松山浩一社長と井手よしひろ県議
 8月26日、井手よしひろ県議は、株式会社日立機械のひたちなか営業所を訪れ、松山浩一社長から放射性物質により汚染された土壌を減容化する装置“アースセーバー”について説明を受け、10トン車に搭載された装置を視察しました。
 “アースセーバー”は、放射性物質で汚染された土を高圧水で研磨・洗浄し、約9割を元の土壌に戻せる装置です。汚染土を1割に減容化できます。“アースセーバー”は、汚染された土が仮置きされている現場で、移動しながら減容処理が可能です。
 減容化に必要なのは、水のみです。特殊な化学物質などは一切使いません。フレコンバッグ内の土をいったん、装置内に取り込んで高圧洗浄し、土の粒の表面を削り落とします。これによって、セシウムなどの放射性物質が取り除かれます。削り出された表面の粒は、最終的に25ミクロン以下まで細分化され凝集剤で固形化。汚染部分の土は容量全体の10分の1まで減らし、残り9割の土が再利用できるようになります。
 環境省の実証実験で効果が確認され、除染で出た土壌の再利用が期待できます。環境省は今後、洗浄された土壌を再利用するための仕組みづくりを検討する方針です。
(土壌除染装置:特許第5270046号、環境省除染技術検索サイト登録:T-00031)
アースセイバー 日立機械の松山浩一社長は、もともと災害時に泥水を飲料水に変える給水装置を開発していました。日立機械の環境企画室の小林充典室長が東日本大震災後、汚染土を高圧洗浄すれば、表面の放射性セシウムがはがれ落ちることに着目。給水装置と組み合わせて2011年秋、試作品の開発にこぎつけました。移動型の土壌除染装置として13年5月に特許を取得しました。
 表土をはぐ除染作業ででた土をふるいにかけて、1.5ミリ以下のものを高圧ジェット水流で研磨して、表面に付いた放射性セシウムを落とし、洗浄後の土壌と分離、2.洗浄の際に汚染された水に専用の凝集剤を入れて、水とセシウム付着の粘土を分離、3.セシウムの塊を取り出す、という工程です。
 環境省が2014年度の実証実験を、福島県浪江町の公園で実施。1キロあたり約1万ベクレルの土壌約480キロを洗浄し、取り出されたのは2000ベクレルの約380キロだった。除染率と再利用できる割合はともに8割でした。
 その後の住民説明会でのアンケートで、除染方法について「はぎ取った土を洗浄して汚染が多少残るものの、自分の家に戻す」を選んだ人が半数を超え、建設資材として使うのに7割超が賛成したといいます。

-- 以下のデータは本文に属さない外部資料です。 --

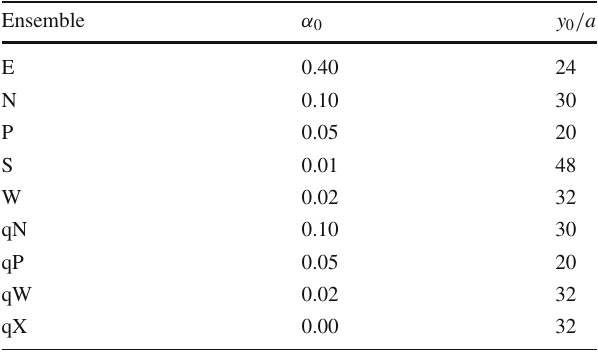
. Distance preconditioning is not i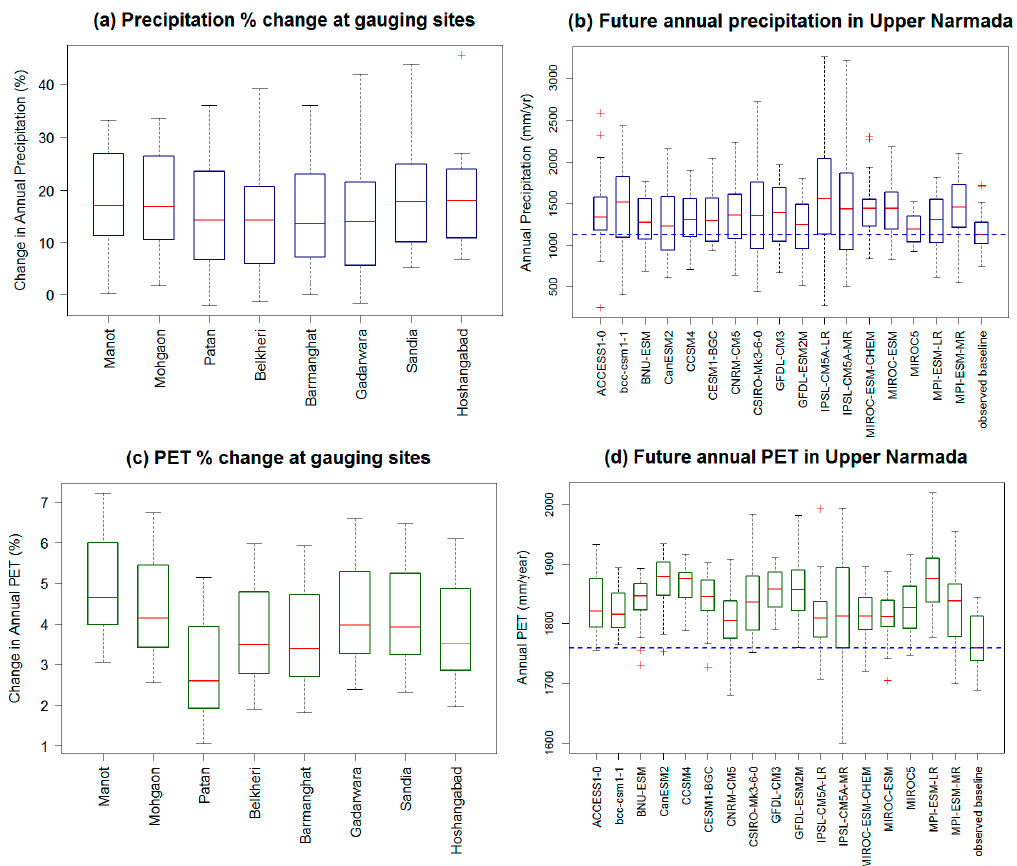
Figure 5. ( a ) Percentage change in total mean precipitation at each gauging site between baseline and future period; ( b ) Annual precipitation in the Upper Narmada for each GCM ( c ) Percentage change in total mean Potential Evapotranspiration (PET) at each gauging site between baseline and future period; ( d ) Annual PET in the Upper Narmada for each GCM. Values more than 1.5 times the interquartile range below the 25th quartile or above the 75th quartile are plotted as outliers (+).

 松山社長は「福島では真っ黒なフレコンバックに詰め込まれた汚染土が山積みされています。中間貯蔵施設の確保もままならない中で、減容化の必要性は高まっているのではないか。また、放射性物質を粒の細かい粘土質に濃縮させて、比較的きれいな砂石を取り出せれば、建設資材として活用できる。福島の復興に少しでも役に立ちたい」と、熱く語っていました。
 福島県内では現在、庭などで汚染された表土をはぎ取り、他の地域のきれいな土で埋め戻しています。はぎ取った土はすべて仮置き場などで保管され、今後、福島県内の中間貯蔵施設での保管が検討されています。
 環境省によると、福島県内の除染土などは今年3月末で700万立方メートルを超えていて、今後も増え続ける見通しです。除染土の再利用を目指す技術は他にも開発が進んでいて、防潮堤の建設資材などとして活用が期待されています。

[トップインタビュー]日立機械 松山浩一社長
読売新聞(2015/8/23)

◆環境分野事業に意欲
 工作機械販売の日立機械が、放射性物質に汚染された土壌を洗浄する「アースセーバー」の販売を始めた。松山浩一社長(59)に開発の経緯や今後の事業展開などを聞いた。(聞き手・高松秀明)

−−開発の狙いは。
「地元の工場を中心に工作機械を販売する事業が本業なのは変わらない。地域に根付いた『機械の総合商社』として、汎用機から専用機まで様々なニーズにこたえていく。ただ、今後は工作機械の需要は見込めないかもしれない。アースセーバーで環境分野の事業を新しい柱としていくことを考えている」

−−開発のいきさつは。
「20年前に阪神大震災の被災地にボランティアに行ったことがきっかけだ。水の大切さを実感して、川や池の水から飲料水を作る災害用給水装置『アクアセーバー』を開発した。この技術を使えば汚染土壌の洗浄が可能だと分かり、東日本大震災後の2011年5月から開発に着手した」

−−装置の特徴は。
「薬品や洗剤を使用せず、水だけで最大94%の除染ができる。洗浄に使った汚水は装置の中で放射性物質を取り除いて再利用する。装置一式は10トントラックに搭載し、除染の必要な場所まで移動でき、その場で処理した土を埋め戻せる。14年度には環境省の除染技術実証事業に選ばれ、福島県浪江町の公園での実験では除染率と再利用可能な土の割合はともに80%だった」

−−今後の事業展開は。
「放射性セシウム以外の有害物質の洗浄にも使うことが可能だ。福島県内の除染作業の現場だけでなく、有害物質による土壌汚染が問題となっている国内外の地域で活用できないか、検討していきたい」

 1956年生まれ。日立市出身。専修大文学部卒。80年4月入社。営業課長、専務取締役を経て、94年から現職。90年代の長嶋巨人軍のスローガン「スピード&チャージ」をモットーに、現在も営業の最前線に立つ。携帯電話が普及する以前のポケットベルを身に着けていた時は、鳴ってから「5分以内に電話をかける」ことを身上にしていた。
 1979年、中古の工作機械を販売する「松山三郎商会」から分離独立して設立した。主にエレベーターや家電、医療器機などを作る工作機械を販売する。環境分野の事業にも取り組む。日立市多賀町の本社のほか、ひたちなか市東石川に営業所がある。従業員は20人。2014年7月期の売上高は17億円。